-- Provided passage --
"""
= Dolly Parton as a gay icon =

Parton performing at the dedication of Cordell Hull Dam in 1973, reflecting her flamboyant and theatrical stage persona

American singer-songwriter Dolly Parton has been considered a gay icon following her decades of advocacy and support of the LGBTQ community and her career-spanning use of camp fashion and styling.

== Background ==
While Dolly Parton made frequent reference throughout her life to her disinterest in being vocally political, she also consistently gave her support to causes related to LGBTQ rights throughout her life and career. Parton frequently stated her appreciation of her gay fanbase in interviews, starting as early as 1984, despite the widespread public targetting and rejection of gay men during the height of the HIV/AIDS crisis in the United States.

In addition to this direct support for LGBTQ fans and communities, Parton's use of high camp aesthetics in her fashion and public persona made her a popular figure in drag circles for decades. This facet of her icon status among LGBTQ communities is reminiscent of the adoption of figures like Judy Garland and Lady Gaga as gay icons. These figures do not necessarily identify as LGBTQ themselves, but may be seen as queering social and gender norms through their iconoclastic behaviour and public presentation.
== Advocacy and allyship ==

=== HIV/AIDS ===

AIDS Quilt, U.S. Capitol
Common Threads poster
 From as early as the 1980s, Parton publicly supported LGBTQ+ people despite the risk of backlash from her largely conservative country music audience amid the AIDS crisis and growing anti-LGBTQ+ sentiment. Her production company Sandollar Productions co-produced the film Common Threads: Stories from the Quilt, a 1989 documentary about the NAMES Project AIDS Memorial Quilt. The film won the Academy Award for Best Documentary Feature Film, the GLAAD Media Award for Outstanding Documentary, the Interfilm Award at the 40th Berlin International Film Festival, and a Peabody Award. She was known for her advocacy around HIV/AIDS into the 1990s.
"""
-- Required action 1 --
Decide whether each statement below agrees with the Dolly Parton article. Answer yes or no for each, quoting the words from the article that settle it.
(a) Parton expressed appreciation for her gay fanbase in interviews as early as 1984.
(b) Common Threads: Stories from the Quilt was released in 1990.
(c) Parton often described herself as eager to be vocally political.
-- Required action 2 --
According to the Dolly Parton article, which award did Common Threads: Stories from the Quilt win at the 40th Berlin International Film Festival?

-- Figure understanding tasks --
"""
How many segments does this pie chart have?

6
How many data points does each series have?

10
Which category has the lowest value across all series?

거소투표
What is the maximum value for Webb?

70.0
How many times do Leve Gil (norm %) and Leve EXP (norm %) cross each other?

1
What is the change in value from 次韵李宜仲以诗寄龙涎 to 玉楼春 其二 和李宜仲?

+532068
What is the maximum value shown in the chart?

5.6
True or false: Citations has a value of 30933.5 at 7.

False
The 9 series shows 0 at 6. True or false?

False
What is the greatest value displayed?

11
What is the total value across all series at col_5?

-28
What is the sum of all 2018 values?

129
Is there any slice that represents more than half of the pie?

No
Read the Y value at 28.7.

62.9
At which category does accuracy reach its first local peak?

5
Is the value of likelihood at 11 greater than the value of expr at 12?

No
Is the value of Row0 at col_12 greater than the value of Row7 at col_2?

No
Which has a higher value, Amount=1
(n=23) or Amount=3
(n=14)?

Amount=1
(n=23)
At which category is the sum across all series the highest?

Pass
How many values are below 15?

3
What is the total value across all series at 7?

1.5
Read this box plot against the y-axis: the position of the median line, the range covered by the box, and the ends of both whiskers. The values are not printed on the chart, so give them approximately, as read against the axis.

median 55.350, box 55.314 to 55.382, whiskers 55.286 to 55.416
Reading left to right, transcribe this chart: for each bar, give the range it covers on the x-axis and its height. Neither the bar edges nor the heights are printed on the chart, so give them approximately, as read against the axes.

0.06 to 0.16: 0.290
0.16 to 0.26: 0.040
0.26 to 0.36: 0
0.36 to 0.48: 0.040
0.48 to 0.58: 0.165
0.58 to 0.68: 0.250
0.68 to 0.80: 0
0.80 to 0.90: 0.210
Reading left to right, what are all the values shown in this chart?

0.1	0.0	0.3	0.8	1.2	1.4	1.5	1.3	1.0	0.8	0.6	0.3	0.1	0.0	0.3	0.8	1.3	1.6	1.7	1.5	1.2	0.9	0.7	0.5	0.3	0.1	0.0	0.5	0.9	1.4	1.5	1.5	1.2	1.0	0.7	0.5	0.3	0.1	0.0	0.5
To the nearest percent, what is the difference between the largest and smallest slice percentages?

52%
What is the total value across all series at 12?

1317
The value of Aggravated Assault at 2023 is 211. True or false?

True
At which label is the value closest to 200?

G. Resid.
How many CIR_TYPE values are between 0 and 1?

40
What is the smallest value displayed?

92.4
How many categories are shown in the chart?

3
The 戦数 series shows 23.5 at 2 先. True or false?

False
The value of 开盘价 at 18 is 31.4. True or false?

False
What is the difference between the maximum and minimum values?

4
"""
-- Reply 1 --
(a) Yes: "Parton frequently stated her appreciation of her gay fanbase in interviews, starting as early as 1984"
(b) No: "a 1989 documentary about the NAMES Project AIDS Memorial Quilt"
(c) No: "Dolly Parton made frequent reference throughout her life to her disinterest in being vocally political"

-- Reply 2 --
The Interfilm Award.